Cyprus Table of Contents
Three years of peace followed Cypriot independence in 1960. Beneath the peace, however, lay the resentment of some Greek Cypriots at the prevention of enosis and a growing conflict between Greek and Turkish Cypriots over the bicommunal provisions of the constitution. The Cypriot army, which was to consist of 1,200 Greek Cypriots and 800 Turkish Cypriots, never materialized because of differences over the six-to-four formula for integrating the force. EOKA had officially disbanded and surrendered its weapons in 1959, and Grivas had returned to Greece. In fact, however, many former EOKA members had retained their weapons, and some joined groups of armed irregulars. The Turkish Cypriot community responded to the growth of these groups by reviving the TMT in early 1962. These forces received arms and assistance from the Greek and Turkish contingents assigned to the island.
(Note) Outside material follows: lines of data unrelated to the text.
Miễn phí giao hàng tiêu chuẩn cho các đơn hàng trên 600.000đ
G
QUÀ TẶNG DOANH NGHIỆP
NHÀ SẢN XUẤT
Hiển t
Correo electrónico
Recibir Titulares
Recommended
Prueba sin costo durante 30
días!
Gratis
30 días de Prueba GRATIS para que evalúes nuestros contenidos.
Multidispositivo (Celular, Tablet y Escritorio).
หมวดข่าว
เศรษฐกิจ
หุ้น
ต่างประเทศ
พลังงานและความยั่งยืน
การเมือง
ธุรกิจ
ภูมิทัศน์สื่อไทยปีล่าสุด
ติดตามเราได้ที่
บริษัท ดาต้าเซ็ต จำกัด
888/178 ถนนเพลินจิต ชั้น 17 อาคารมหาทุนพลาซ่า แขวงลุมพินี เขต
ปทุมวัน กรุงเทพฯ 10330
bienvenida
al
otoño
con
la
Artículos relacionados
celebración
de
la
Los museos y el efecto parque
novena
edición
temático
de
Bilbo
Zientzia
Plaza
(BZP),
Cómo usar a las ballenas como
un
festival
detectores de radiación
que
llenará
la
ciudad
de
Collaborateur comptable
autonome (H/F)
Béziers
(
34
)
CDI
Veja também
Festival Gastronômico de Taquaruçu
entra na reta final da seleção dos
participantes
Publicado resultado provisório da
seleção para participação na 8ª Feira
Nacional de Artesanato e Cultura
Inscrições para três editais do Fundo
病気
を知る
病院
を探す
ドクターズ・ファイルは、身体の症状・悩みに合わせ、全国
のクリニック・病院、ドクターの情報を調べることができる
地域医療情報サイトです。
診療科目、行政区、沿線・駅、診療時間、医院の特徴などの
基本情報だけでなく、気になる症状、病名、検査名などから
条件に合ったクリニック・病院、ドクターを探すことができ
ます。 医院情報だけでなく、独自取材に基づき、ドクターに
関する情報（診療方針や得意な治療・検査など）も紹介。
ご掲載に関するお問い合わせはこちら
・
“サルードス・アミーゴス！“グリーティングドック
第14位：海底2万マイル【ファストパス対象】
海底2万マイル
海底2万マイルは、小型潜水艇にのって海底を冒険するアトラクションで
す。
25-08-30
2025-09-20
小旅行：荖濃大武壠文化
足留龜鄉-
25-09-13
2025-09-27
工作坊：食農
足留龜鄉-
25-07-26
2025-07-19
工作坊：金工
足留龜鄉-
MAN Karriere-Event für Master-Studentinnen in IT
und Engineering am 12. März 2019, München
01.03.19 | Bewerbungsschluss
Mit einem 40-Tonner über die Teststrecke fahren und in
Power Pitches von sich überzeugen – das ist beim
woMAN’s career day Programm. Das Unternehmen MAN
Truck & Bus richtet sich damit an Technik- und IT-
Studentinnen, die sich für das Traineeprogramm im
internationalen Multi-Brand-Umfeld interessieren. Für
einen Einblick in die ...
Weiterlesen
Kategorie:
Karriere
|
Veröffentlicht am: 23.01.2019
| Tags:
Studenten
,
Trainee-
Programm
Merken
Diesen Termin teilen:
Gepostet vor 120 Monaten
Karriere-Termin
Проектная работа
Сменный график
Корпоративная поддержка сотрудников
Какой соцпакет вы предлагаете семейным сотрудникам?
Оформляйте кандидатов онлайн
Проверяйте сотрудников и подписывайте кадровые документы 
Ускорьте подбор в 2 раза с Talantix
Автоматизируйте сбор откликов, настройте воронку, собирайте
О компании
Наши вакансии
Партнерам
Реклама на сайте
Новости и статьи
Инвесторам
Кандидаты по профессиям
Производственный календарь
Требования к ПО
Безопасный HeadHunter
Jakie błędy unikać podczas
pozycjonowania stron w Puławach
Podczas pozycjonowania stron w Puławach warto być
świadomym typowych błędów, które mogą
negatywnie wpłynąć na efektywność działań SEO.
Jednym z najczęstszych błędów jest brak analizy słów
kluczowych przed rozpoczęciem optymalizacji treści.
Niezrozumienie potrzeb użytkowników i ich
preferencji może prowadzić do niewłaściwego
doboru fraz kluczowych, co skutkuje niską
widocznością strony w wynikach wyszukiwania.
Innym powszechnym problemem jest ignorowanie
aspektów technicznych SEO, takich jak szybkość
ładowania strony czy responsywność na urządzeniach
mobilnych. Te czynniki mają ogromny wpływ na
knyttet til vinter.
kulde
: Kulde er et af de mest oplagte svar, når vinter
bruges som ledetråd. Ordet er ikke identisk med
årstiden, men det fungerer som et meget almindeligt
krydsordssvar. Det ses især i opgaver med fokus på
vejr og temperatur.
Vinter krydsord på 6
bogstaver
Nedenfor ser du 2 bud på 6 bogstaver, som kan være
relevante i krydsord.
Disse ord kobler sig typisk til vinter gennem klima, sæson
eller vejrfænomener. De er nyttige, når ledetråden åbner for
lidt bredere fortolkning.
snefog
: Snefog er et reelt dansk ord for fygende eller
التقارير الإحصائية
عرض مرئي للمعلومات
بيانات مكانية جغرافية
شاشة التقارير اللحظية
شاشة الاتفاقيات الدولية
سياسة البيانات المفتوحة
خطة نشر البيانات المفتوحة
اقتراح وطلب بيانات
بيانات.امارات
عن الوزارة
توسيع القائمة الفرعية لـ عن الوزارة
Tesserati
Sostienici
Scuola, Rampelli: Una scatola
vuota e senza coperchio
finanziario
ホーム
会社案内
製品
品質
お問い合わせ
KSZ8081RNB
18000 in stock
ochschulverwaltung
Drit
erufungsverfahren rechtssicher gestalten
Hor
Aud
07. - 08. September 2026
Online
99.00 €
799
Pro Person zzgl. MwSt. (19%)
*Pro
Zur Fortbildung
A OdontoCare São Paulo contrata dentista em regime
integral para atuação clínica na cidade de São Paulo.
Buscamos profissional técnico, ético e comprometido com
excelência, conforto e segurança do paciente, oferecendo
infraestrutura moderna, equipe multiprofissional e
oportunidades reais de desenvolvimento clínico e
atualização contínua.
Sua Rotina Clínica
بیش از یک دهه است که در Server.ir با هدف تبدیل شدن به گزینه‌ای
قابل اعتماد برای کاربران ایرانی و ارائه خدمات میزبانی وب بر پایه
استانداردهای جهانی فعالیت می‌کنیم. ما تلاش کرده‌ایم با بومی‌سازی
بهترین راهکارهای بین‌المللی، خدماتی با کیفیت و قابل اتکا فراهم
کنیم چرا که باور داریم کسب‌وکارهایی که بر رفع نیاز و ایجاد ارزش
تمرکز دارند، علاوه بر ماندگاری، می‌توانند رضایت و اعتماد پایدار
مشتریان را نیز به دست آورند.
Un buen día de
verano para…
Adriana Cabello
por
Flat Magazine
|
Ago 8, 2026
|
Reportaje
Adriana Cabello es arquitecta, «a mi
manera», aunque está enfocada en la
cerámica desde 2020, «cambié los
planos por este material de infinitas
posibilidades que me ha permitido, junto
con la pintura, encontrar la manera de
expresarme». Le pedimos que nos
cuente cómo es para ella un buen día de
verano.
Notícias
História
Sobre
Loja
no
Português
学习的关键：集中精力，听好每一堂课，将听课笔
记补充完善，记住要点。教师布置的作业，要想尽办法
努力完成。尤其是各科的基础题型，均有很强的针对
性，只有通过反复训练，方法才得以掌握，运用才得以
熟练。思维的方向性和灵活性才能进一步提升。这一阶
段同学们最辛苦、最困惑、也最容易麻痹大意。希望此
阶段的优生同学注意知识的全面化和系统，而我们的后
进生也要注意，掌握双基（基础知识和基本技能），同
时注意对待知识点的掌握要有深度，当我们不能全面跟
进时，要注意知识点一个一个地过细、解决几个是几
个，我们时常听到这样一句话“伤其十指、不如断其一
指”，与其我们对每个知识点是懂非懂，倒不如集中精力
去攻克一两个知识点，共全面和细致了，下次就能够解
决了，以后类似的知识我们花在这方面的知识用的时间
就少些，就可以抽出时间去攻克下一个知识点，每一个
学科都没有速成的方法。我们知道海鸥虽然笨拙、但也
In late November 1963, the president, Archbishop Makarios, introduced a thirteen-point proposal to amend the constitution in a way that would ensure the dominance of Greek Cypriots (see Republic of Cyprus , ch. 1). In the tense atmosphere that ensued, a street brawl broke out on December 21 in Nicosia, between Turkish Cypriots and Greek Cypriot police. This fight was followed by major attacks by Greek Cypriot irregulars in Nicosia and Larnaca. Looting and destruction of Turkish villages forced many Turkish Cypriots to withdraw into defensible enclaves guarded by the TMT paramilitary. Fearful that Turkey might carry out its threat to invade, Makarios agreed to British intervention from its bases on the island. On December 27 British troops assumed positions between opposing irregular units, and the fighting, which had claimed 100 lives on each side during the previous week, subsided temporarily. The cease-fire held in Nicosia, but by mid-February 1964 Greek Cypriot attacks at Limassol brought a renewed threat of Turkish landings. Britain appealed to the UN Security Council, and on March 4, 1964, the UN approved a resolution to establish an international peace-keeping force for duty in Cyprus. Contingents from Canada, Denmark, Finland, Ireland, and Sweden joined the British soldiers already in place; together they made up the 6,500-member United Nations Peace-keeping Force in Cyprus (UNFICYP), which was still present on the island, though at much reduced strength, a quarter of a century later (see United Nations Peace-keeping Force in Cyprus , this ch.).
In June 1964, the National Guard was formed by the Greek Cypriot government, which also instituted male conscription. The National Guard absorbed the various private armies into a single national military force loyal to the government and served as a deterrent to a Turkish invasion. Greek Army soldiers were clandestinely transferred to the guard on a large scale; by midsummer the National Guard consisted of an estimated 24,000 officers and men, about half from the Greek Army. Grivas, thought to be the only man who could enforce discipline over the disparate armed Greek Cypriot factions, returned from Athens to command the National Guard.
Meanwhile, the Turkish Cypriot community, in its newly created enclaves, organized militarily under the TMT, supported by conscription of Turkish Cypriot youths. Turkish Army troops trained the Turkish Cypriot forces, totaling an estimated 10,000 fighters, and directed the defense of the enclaves. Outbreaks of fighting continued, although the presence of UNFICYP prevented them from erupting into major hostilities. In August 1964, the National Guard carried out a coordinated sea and land assault against Kokkina on the northwest coast, in an effort to cut off the major Turkish Cypriot supply line to the mainland. Heavy attacks by Turkish jet fighter-bombers, operating beyond the range of the Greek Air Force, halted the Greek Cypriot offensive. Several years of peace followed, while the two communities improved their military readiness.
In November 1967, units of the National Guard, at the instigation of Grivas, launched a massive artillery assault on two Turkish Cypriot villages following a dispute over police patrols. The crisis was defused when United States mediation brought an agreement that endured for the next seven years: all foreign troops in excess of those permitted by the Treaty of Alliance were to be removed from Cyprus, and the National Guard was to be dismantled in exchange for an immediate Turkish demobilization. Grivas was recalled to Athens, along with about 10,000 of the Greek troops assigned to the National Guard. The National Guard, however, was not dissolved.